The scam of growth

Bhutan

I am working with the government of Bhutan to help the country become the world’s first wholly organic country. I am also working to redefine the economic paradigm to focus on the happiness (gross national happiness) and well being of its people and the health of its environment, instead of narrowly defined growth as gross domestic product.
Eighty per cent of Bhutan is forest. All streams and rivers are healthy and living. And this is a result of a conscious policy to protect nature and culture. From the local to the national level, policies are dedicated to “promotion of sustainable socio-economic development, preservation and promotion of culture and conservation of biodiversity in pursuit of a happy society”.
In the beautiful valley of Bumthang in central Bhutan, the government plans to set up a gross national happiness centre, and I have been invited to be on its executive council.
To reach the site of the centre, which is surrounded by protected conifer forests, we had to cross a gushing river in a basket on a rope bridge.
The forests and rivers took me back to my childhood in Garhwal and Kumaon where my father served as a forest conservator, and we trekked across the Himalayas through healthy forests and gushing rivers and streams. I could not have imagined as a child that our precious forests and rivers, which have sustained us through the centuries, would disappear in my lifetime because we would blindly start chasing a mirage of growth.
Forty years ago, the women of Garhwal stood up for their forests and started the Chipko Movement. They said that the real gifts of the forests were soil, water and pure air, not timbre, resin and revenue. After the 1978 floods, the government was forced to recognise that the costs of deforestation in terms of floods was much higher than the revenues collected from logging. In 1981, a ban was imposed on logging above 1,000 metres in the Ganga catchments.

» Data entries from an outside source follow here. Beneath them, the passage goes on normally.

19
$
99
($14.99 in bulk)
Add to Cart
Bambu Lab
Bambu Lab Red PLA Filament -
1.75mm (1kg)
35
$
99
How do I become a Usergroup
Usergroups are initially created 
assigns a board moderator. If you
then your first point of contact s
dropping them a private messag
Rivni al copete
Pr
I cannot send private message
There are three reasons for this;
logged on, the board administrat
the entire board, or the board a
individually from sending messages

In 1982, the ministry of environment asked us to do a study on the ecological impact of mining in the Doon Valley. In 20 years of mining, I had watched our streams and rivers disappear.

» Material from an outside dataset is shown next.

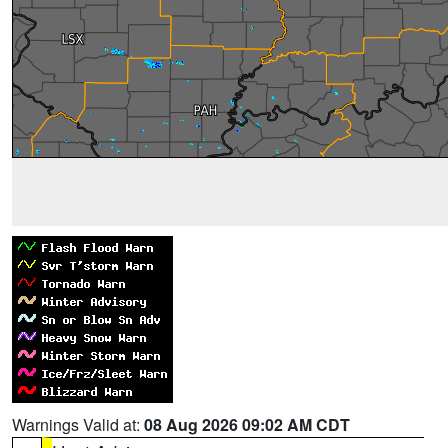
Warnings Valid at:
08 Aug 2026 09:02 AM CDT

Our study showed that the limestone left in the mountains contributed more to the economy than its extraction through mining, because limestone is an aquifer and holds water in its cavities and caves. Friends of the Doon Valley mobilised the citizens and in 1983, the Supreme Court ordered the closure of the limestone mines and all the polluting industries dependent on it. The Doon Valley was declared an ecologically sensitive zone and a green valley.

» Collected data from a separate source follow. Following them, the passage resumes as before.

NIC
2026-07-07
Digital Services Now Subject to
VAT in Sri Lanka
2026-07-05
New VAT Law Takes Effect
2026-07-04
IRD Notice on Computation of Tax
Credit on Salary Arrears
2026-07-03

Thirty years later, in violation of all laws, the chief minister of Uttarakhand, Vijay Bahuguna, signed an MoU with Coca Cola to set up a plant in village Charba. Wherever Coca Cola goes, it brings famine and pollution. This was the case in Plachimada in Kerala, where women started a movement and shut down the Coca Cola plant. Similar is the case in Mehdiganj near Varanasi. Each plant uses 1.5-2 million litres of water per day. This can create scarcity in the most water abundant region. On May 29, 2013, citizens from across India and the Doon Valley joined a solidarity rally of the Charba community to stop the Coca Cola plant.
Today, our forests and rivers are dying. And as a society, we don’t seem to care even though every community whose land, forests and water are being grabbed are rising in revolt. It is probably the biggest ecological movement in our history.
Tagore had called Indian civilisation “Aranya Sanskriti” and distinguished us from the Western industrial societies based on brick and mortar. But the economic and political powers that be do not think twice about chopping down forests for mines and concrete jungles.
When the protector becomes the predator, how can India’s forests survive?
And when the tribals and forest dwellers try to protect their forest homes from the predatory invasions of a corporate state, should we not pause and think about the future of our forests, our tribals, our democracy and the principles that made us an “aranya sanskriti”? Should we not look deeper at the roots of violence in our tribal areas?
How could we so completely have forgotten the foundations of our sustenance, our forests and rivers?
How could we have forgotten what it means to be a forest civilisation and a civilisation where rivers are our sacred mothers?
Why do mining corporations, real-estate corporations, dam corporations get priority over our Constitution and laws, the fundamental rights of Indian citizens, and environmental laws meant to protect nature? How have we reached a situation where the government rewards ecological criminals, and criminalises citizens working in defence of their ecosystems and the livelihoods and sustenance they provide?
There are, after all, forest conservation laws meant to protect our forests. There is a Panchayati Raj (Extension to Scheduled Areas) Act that recognises the rights of tribal communities and their sovereignty over their land and forests.
The justification is always “growth”. However, no short-term economic policy can trump the long-term economic policy of protecting the ecological foundations of all economy. Everywhere in the world, especially in Bhutan, the scam of “growth” is being recognised. All it measures is commercialisation and commodification of resources, and hence is actually the rate of extraction of resources from local ecosystems and local communities. It should, therefore, be interpreted as measuring ecological destruction and the creation of poverty, not as measuring wealth.
The real meaning of “wealth” is well being. A process that destroys nature and dispossesses local communities and hence destroys well being cannot be justified as wealth-creating. What it does lead to as a result of ecological and social exploitation and the conversion of nature’s resources into cash is the concentration of cash in the hands of a few.
And this cash can then be used for kickbacks and buying political influence, to further erode nature, people’s rights and democracy.
This is the vicious cycle we have got trapped in. And only people’s movements in the defence of nature and their rights can break it.